Without including any picture, copy the entries that follow word for word.

(Provided information Opens)

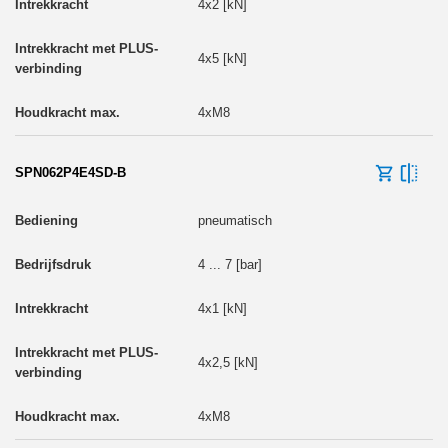
4x2 [kN]
4x5 [kN]
4xM8
SPN062P4E4SD-B
pneumatisch
4 ... 7 [bar]
4x1 [kN]
4x2,5 [kN]
4xM8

(Provided information Closes)

Output —
4x2 [kN]
4x5 [kN]
4xM8
SPN062P4E4SD-B
pneumatisch
4 ... 7 [bar]
4x1 [kN]
4x2,5 [kN]
4xM8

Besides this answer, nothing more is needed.